Your tasks:
1: Which companies does the Cognex excerpt name? List every one.
2: Continue the Cognex excerpt, picking up after its final sentence.

Excerpted passage:
▼
I do still have some modest concerns about a transition in how Cognex is viewed by the Street – less of a “pure” growth story and more of a “good growth… for an industrial” – but sentiment is difficult to predict, and I think Cognex still has a powerful tailwind from overall growth in automation adoption across multiple industrial end-markets. I’m also concerned that my double-digit growth projections are too aggressive, but again I see significant growth opportunity in existing served markets, growth in new markets, and opportunities to grow/acquire adjacent products and software.

Cognex isn’t what I’d call “truly cheap”, but I do see high-single-digit total annualized return potential at this level, and I think 2022 could be a better than expected year for growth, so I’m leaning more favorably on these shares even after the nearly 25% bounce of recent lows.

The First Quarter Should Be Fine For Growth

I’m not too worried about Cognex coming up meaningfully short on revenue in the first quarter (with the company likely reporting in the first week of May), and that’s against a strong recovery comp last year. Management socked away inventory to mitigate the risk of shortages crimping their ability to ship to demand, but I can see a risk that customers hold off on orders/installations due to shortages at other non-Cognex suppliers.

Auto demand should be healthy on EV/battery projects, and I expect solid demand in smaller (but growing) end-markets like food/beverage as companies are turning to automation to add capacity amid labor challenges.

I’m expecting little from the consumer electronics business. Nothing in recent trends suggests meaningful recent improvement, including higher inventories for chips related to smartphones, and the customers in this space don’t usually make their equipment/capex decisions until May. I would think management should have better visibility with this upcoming report, but a lot depends on what Apple (AAPL) is doing in terms of design changes for the next generation of phones, as that’s what often stimulates meaningful demand for new inspection/QC equipment.

Cognex doesn’t report market-by-market growth figures on a quarterly basis, but they will provide information on general trends. I’ll be very curious to hear what they say about the logistics business. Given huge investments made by Amazon (AMZN) last year, and the fact that Amazon is widely thought to be the company’s largest customer, making up about half of the logistics business, growth should moderate, but there is still a strong underlying cycle in warehouse automation that could drive some upside.
▲
Supplied material:
▼
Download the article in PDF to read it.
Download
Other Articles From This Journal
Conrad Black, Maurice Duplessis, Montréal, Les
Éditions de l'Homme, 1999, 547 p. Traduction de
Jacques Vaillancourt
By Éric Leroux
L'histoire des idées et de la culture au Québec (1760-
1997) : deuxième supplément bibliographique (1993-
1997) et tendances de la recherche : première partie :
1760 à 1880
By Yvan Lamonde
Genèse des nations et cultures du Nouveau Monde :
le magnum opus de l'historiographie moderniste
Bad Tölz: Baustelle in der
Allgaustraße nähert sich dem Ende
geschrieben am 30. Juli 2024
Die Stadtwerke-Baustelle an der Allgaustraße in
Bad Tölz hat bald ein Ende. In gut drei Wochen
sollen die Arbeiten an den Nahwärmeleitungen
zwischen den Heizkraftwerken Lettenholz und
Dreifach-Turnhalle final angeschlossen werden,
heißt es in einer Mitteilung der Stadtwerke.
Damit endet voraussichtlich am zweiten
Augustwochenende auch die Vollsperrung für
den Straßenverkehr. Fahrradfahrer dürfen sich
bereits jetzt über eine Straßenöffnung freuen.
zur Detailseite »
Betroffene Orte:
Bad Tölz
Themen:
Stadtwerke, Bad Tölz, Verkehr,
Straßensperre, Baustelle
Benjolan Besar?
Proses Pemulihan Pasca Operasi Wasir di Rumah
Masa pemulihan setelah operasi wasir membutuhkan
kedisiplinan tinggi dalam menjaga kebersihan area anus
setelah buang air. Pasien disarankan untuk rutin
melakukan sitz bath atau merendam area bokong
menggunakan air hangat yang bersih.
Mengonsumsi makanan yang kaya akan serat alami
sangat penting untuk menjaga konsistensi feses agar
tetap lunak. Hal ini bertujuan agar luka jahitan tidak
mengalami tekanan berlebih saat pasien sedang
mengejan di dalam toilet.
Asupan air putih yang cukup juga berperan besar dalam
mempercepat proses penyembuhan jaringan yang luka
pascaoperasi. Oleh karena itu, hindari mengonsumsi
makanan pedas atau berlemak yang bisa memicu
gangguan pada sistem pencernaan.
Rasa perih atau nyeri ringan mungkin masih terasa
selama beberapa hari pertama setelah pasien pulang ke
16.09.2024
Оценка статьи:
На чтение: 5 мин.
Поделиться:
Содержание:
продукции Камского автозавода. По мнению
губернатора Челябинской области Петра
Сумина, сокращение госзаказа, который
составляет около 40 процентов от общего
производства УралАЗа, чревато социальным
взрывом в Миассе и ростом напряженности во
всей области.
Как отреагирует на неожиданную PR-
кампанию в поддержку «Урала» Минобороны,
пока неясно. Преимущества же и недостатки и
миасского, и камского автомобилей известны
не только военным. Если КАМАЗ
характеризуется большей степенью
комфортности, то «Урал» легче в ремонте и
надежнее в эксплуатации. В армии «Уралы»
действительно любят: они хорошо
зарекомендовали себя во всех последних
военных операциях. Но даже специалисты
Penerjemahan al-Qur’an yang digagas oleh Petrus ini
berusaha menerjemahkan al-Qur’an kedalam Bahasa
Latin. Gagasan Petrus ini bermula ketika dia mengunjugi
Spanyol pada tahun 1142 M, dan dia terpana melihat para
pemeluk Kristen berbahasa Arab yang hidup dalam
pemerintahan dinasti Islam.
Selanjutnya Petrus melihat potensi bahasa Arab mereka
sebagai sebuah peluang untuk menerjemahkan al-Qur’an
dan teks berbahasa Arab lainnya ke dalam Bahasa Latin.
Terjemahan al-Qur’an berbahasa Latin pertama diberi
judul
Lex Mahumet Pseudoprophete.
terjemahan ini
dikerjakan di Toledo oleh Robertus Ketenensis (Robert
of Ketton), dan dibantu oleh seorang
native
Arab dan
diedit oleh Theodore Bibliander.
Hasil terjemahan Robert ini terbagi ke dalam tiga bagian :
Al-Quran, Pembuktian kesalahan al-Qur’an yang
▲
Task-by-task results:
1: Cognex, Apple (AAPL), Amazon (AMZN)

2:
Supply chain costs are going to pinch, and while I think growth should be in the high teens, gross margin will probably be down around five or six points from the prior year and up modestly from the 71.7% figure in Q4’21. Management built inventory in FY’21 to help mitigate shortages, but margins are likely to be pressured all year.

Time For A Transition?

Autos, consumer electronics, and more recently logistics have been powerful drivers in Cognex growing from around $325M in revenue a decade ago to over $1 billion last year. I do expect, though, that the company is going to start seeing some transitions in its business as automation adoption increases across the industrial space.

The auto industry is going to be an important one for a while longer. OEMs are still retooling for EV launches, and the decision to insource more content should drive increased capex needs for the companies doing so. I also see significant growth opportunities on the battery side (assembly), and this demand should be volume-driven – meaning that as EV penetration and build volumes increase, so too will the demand for machine vision systems.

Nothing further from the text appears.